作者： Niels M. B. Smeets,a   Mathew Patenaude,a   Dennis Kinio,a   Francis M. Yavitt,a   Emilia Bakaic,a   Fei-Chi Yang,b   Maikel Rheinstädterb and   Todd Hoarea   

a Department of Chemical Engineering, McMaster University, 1280 Main Street West, Hamilton, Canada 

b Department of Physics and Astronomy, McMaster University, 1280 Main Street West, Hamilton, Canada

 

摘要：Injectable, in situ-gelling nanostructured hydrogels have been prepared from hydrazide and aldehyde-functionalized polymer precursors based on a copolymer of oligo(ethylene glycol) methacrylate (OEGMA) and an oligo(lactic acid) macromonomer (OLA) with varying lactic acid chain lengths. The resulting hydrogels contain a mix of chemical (hydrazone bond formation between hydrazide and aldehyde groups) and physical (hydrophobic interactions between OLA chains) cross-links which form competitively as a function of the OLA chain length and density. An increase in the OLA chain length and density results in the formation of more physical cross-links and fewer chemical cross-links.
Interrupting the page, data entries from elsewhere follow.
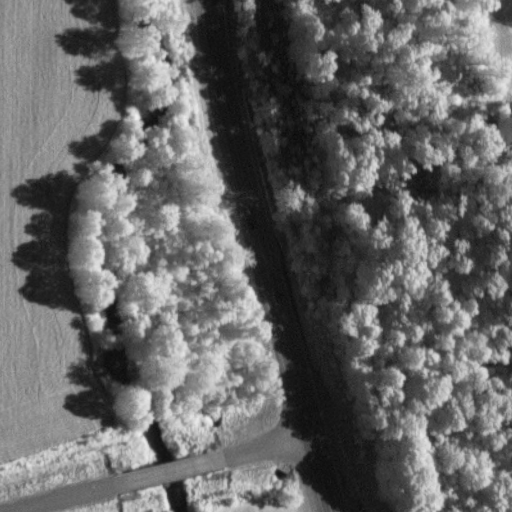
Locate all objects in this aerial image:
road: (262, 257)
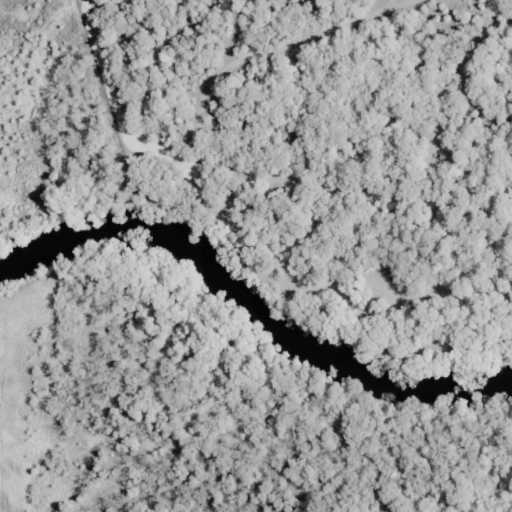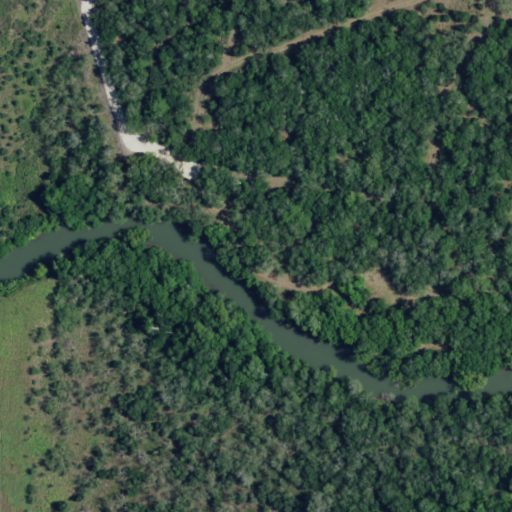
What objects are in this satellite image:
river: (247, 316)
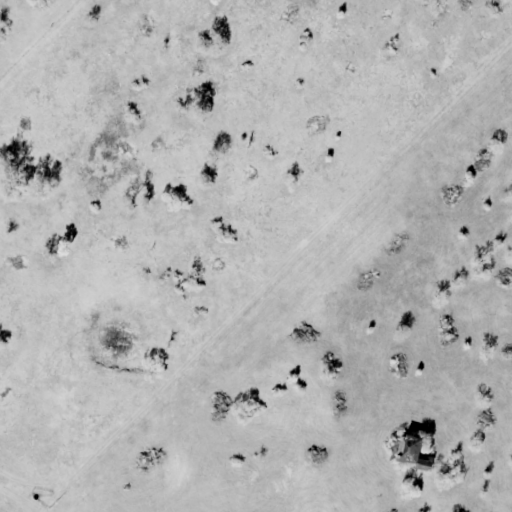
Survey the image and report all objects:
building: (411, 449)
building: (413, 452)
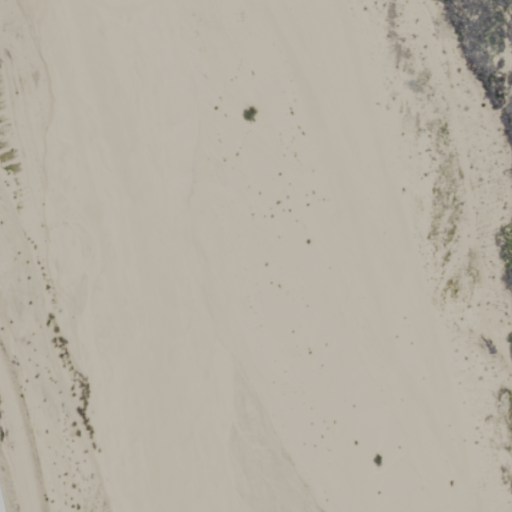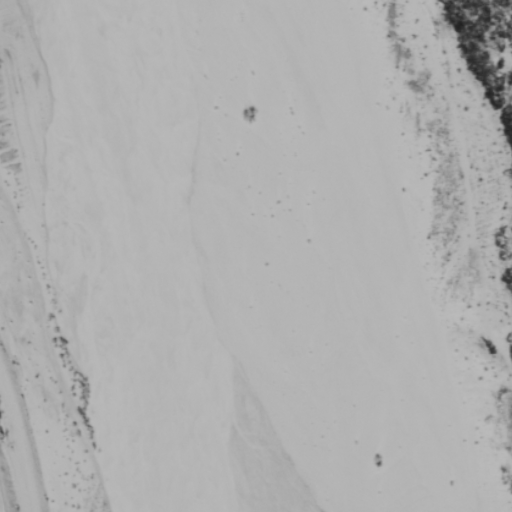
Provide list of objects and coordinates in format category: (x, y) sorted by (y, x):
river: (213, 256)
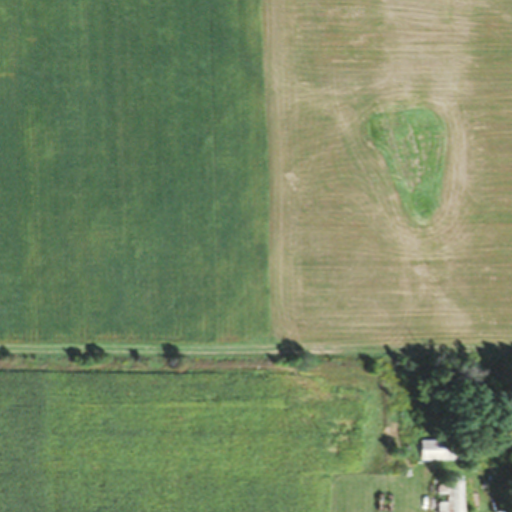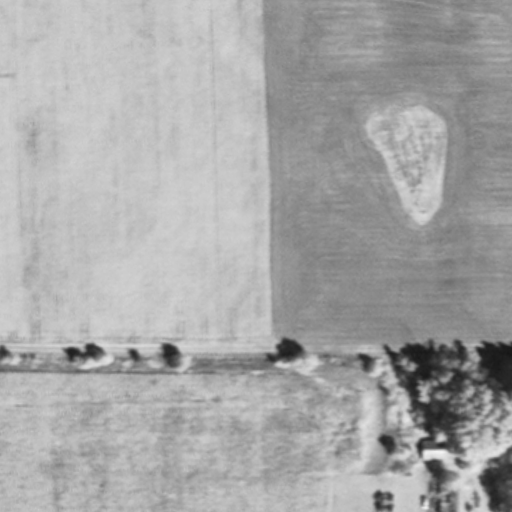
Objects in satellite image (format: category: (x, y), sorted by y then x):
building: (436, 449)
building: (446, 494)
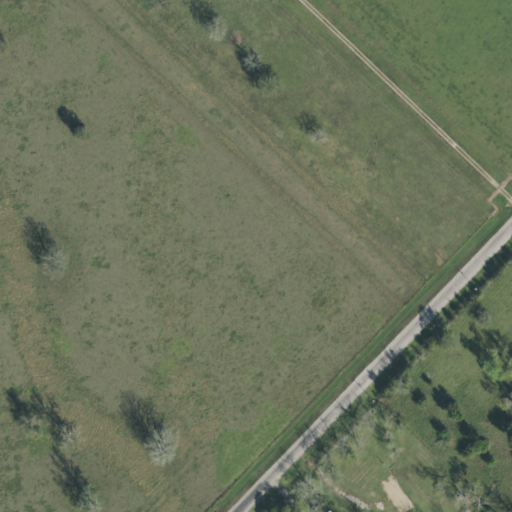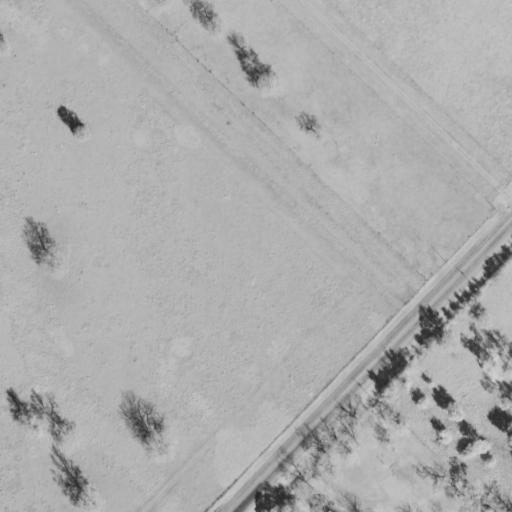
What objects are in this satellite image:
road: (372, 369)
building: (394, 494)
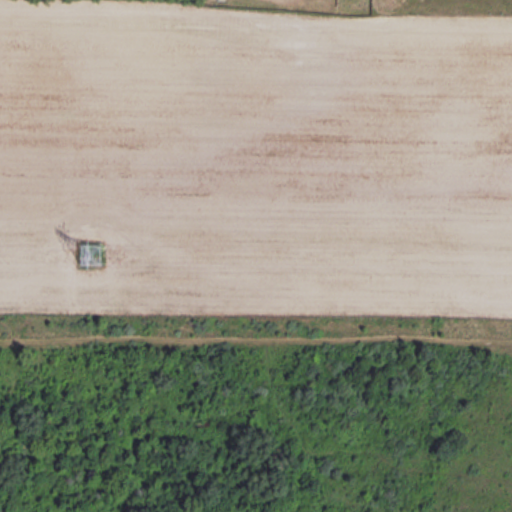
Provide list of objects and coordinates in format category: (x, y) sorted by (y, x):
power tower: (90, 254)
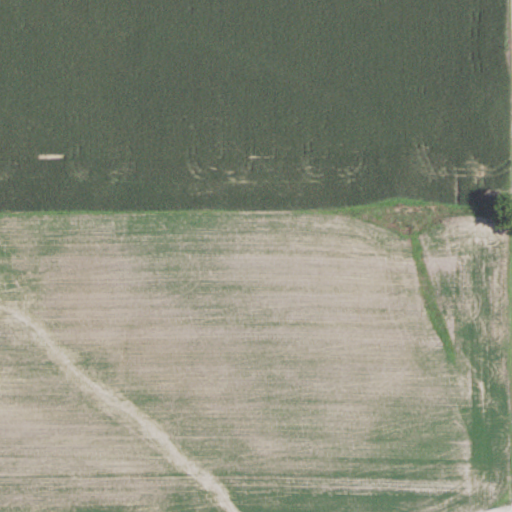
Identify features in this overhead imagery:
crop: (251, 100)
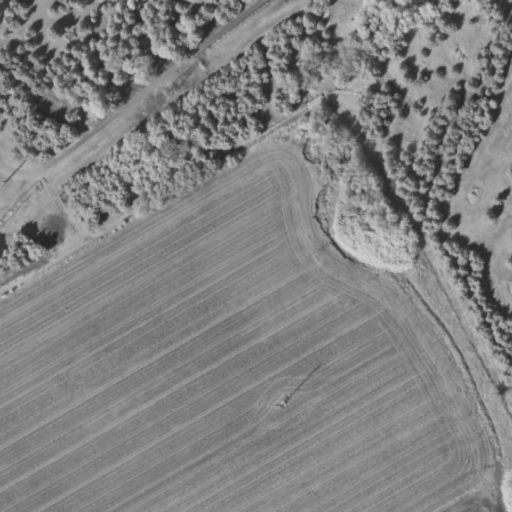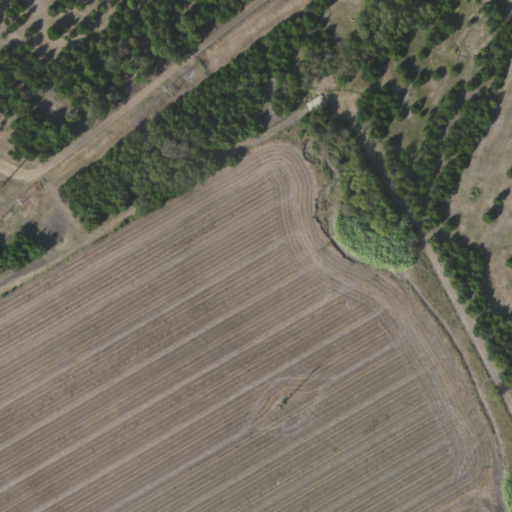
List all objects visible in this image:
road: (431, 250)
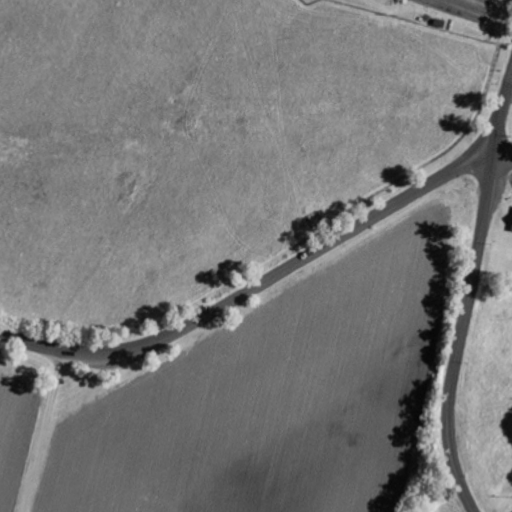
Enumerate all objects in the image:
road: (501, 115)
road: (503, 157)
road: (255, 290)
road: (460, 334)
road: (46, 433)
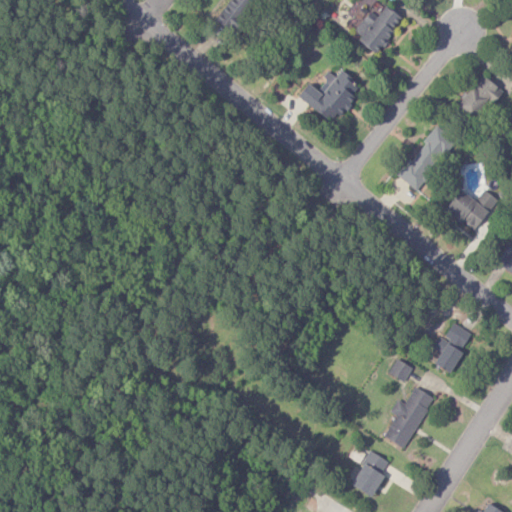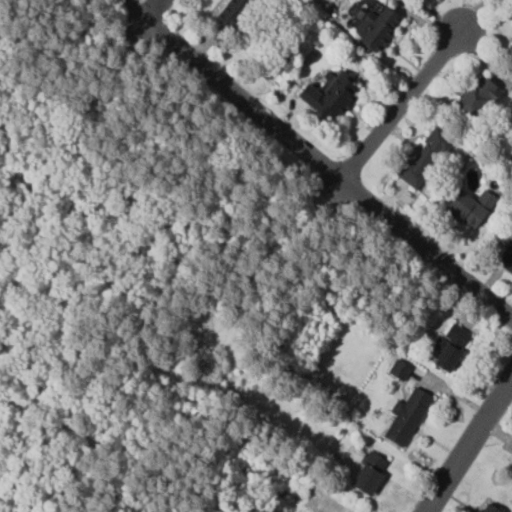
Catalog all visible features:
road: (149, 10)
building: (375, 28)
building: (328, 95)
building: (477, 98)
road: (404, 100)
building: (424, 158)
road: (314, 159)
building: (468, 209)
building: (505, 260)
building: (455, 337)
building: (445, 355)
building: (398, 370)
building: (406, 417)
road: (469, 443)
building: (368, 474)
building: (488, 509)
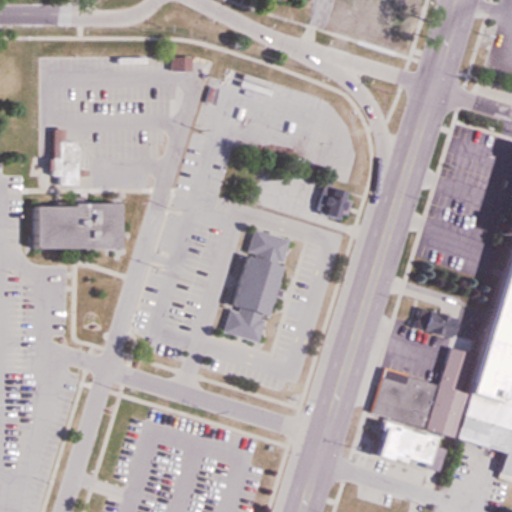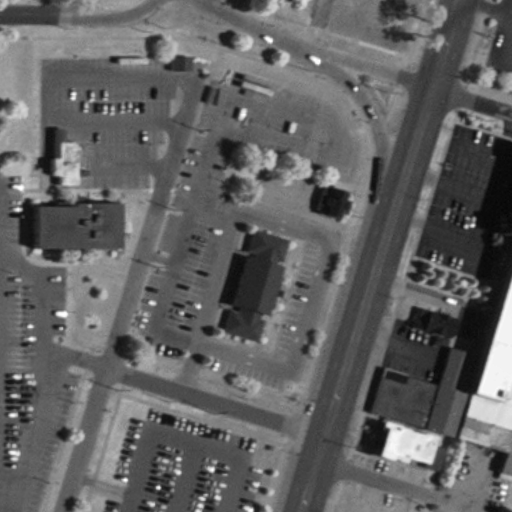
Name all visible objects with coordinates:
building: (412, 1)
road: (80, 8)
road: (115, 16)
road: (35, 17)
road: (249, 24)
road: (444, 44)
building: (174, 63)
road: (365, 68)
building: (8, 80)
road: (47, 91)
road: (258, 94)
road: (471, 101)
parking lot: (109, 112)
road: (377, 125)
building: (53, 162)
road: (408, 163)
road: (131, 167)
building: (327, 204)
road: (153, 214)
road: (213, 217)
road: (479, 221)
building: (74, 225)
building: (65, 226)
road: (304, 232)
parking lot: (244, 239)
building: (237, 279)
building: (247, 285)
road: (45, 292)
road: (159, 317)
building: (427, 324)
road: (394, 346)
building: (467, 361)
building: (467, 361)
parking lot: (28, 364)
road: (343, 374)
road: (215, 403)
road: (41, 406)
road: (83, 440)
building: (395, 445)
parking lot: (182, 467)
road: (183, 478)
road: (377, 483)
road: (102, 485)
road: (216, 511)
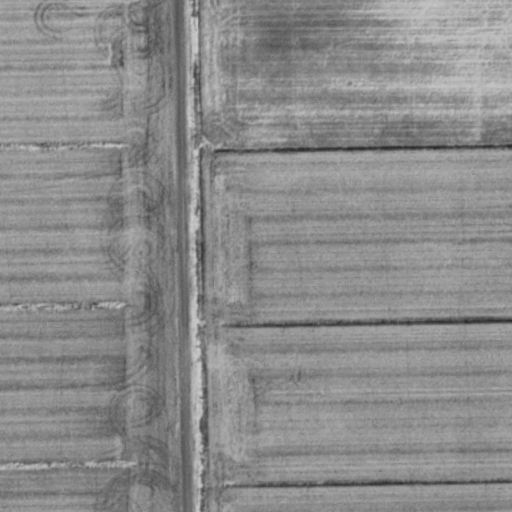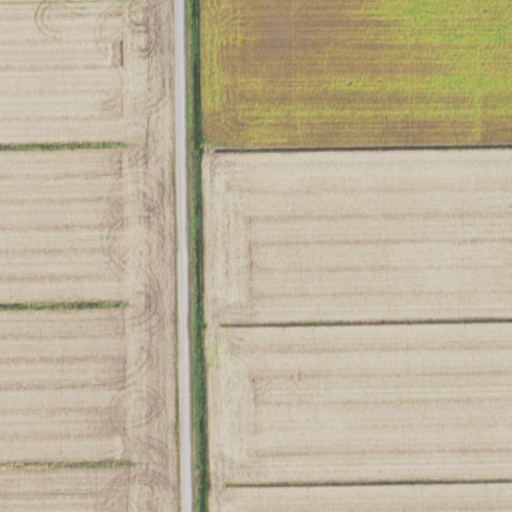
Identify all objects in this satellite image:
crop: (357, 255)
road: (176, 256)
Tuning the relative prevalence of physical and chemical cross-link formation facilitated largely independent tuning of gel mechanics relative to gel swelling and degradation. Small-angle neutron scattering of these OLA-containing hydrogels reveals a microstructure consisting of associative hydrophobic domains, based on an increased scattering intensity and decreased blob size relative to that observed for POEGMA hydrogels prepared without the OLA co-monomer. The presence of hydrophobic OLA domains increases the uptake and slows the release of bovine serum albumin, a protein well-known to associate with hydrophobic domains. Coupled with the observed cytocompatibility of the reactive precursor polymers used to prepare the hydrogels, we anticipate significant potential applications of these hydrogels for the prolonged release of hydrophobic cargoes.